▶ _WORK INSTRUCTIONS_: Return, word for word, the lines of the listing below from the one with "overwhelming..." through the one with "Santander Panel Solicitors in Maidstone", and no other lines.

▶ _MATERIALS PROVIDED_:
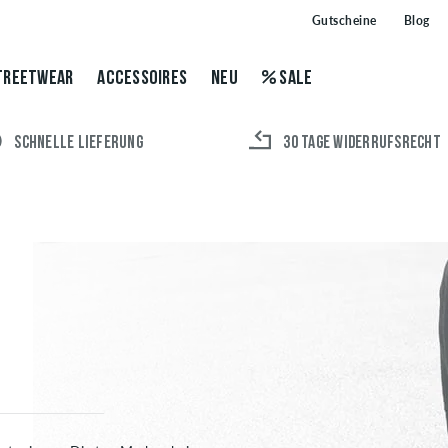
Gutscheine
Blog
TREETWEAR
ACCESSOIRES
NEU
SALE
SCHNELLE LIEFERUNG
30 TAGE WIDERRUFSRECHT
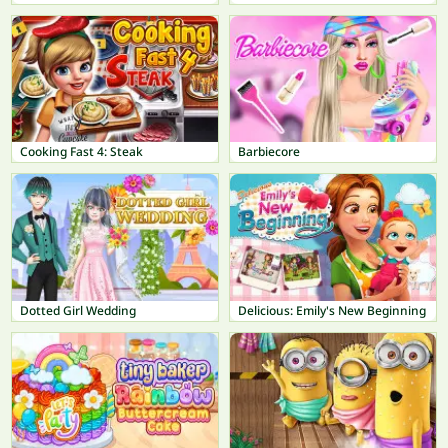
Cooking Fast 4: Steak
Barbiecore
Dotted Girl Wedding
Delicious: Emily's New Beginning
---
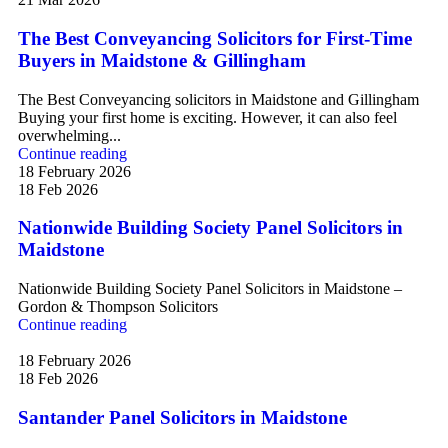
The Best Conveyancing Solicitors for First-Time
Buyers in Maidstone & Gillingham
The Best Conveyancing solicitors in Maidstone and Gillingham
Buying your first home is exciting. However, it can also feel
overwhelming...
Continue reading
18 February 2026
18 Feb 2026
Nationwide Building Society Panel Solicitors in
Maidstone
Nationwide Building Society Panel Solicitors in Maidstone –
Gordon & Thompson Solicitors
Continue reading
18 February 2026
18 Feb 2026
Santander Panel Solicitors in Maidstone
--
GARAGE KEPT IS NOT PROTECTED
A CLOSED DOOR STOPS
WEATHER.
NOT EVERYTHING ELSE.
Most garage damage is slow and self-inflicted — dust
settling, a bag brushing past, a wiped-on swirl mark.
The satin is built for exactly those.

▶ _OUTPUT OF THE TASK_:
overwhelming...
Continue reading
18 February 2026
18 Feb 2026
Nationwide Building Society Panel Solicitors in
Maidstone
Nationwide Building Society Panel Solicitors in Maidstone –
Gordon & Thompson Solicitors
Continue reading
18 February 2026
18 Feb 2026
Santander Panel Solicitors in Maidstone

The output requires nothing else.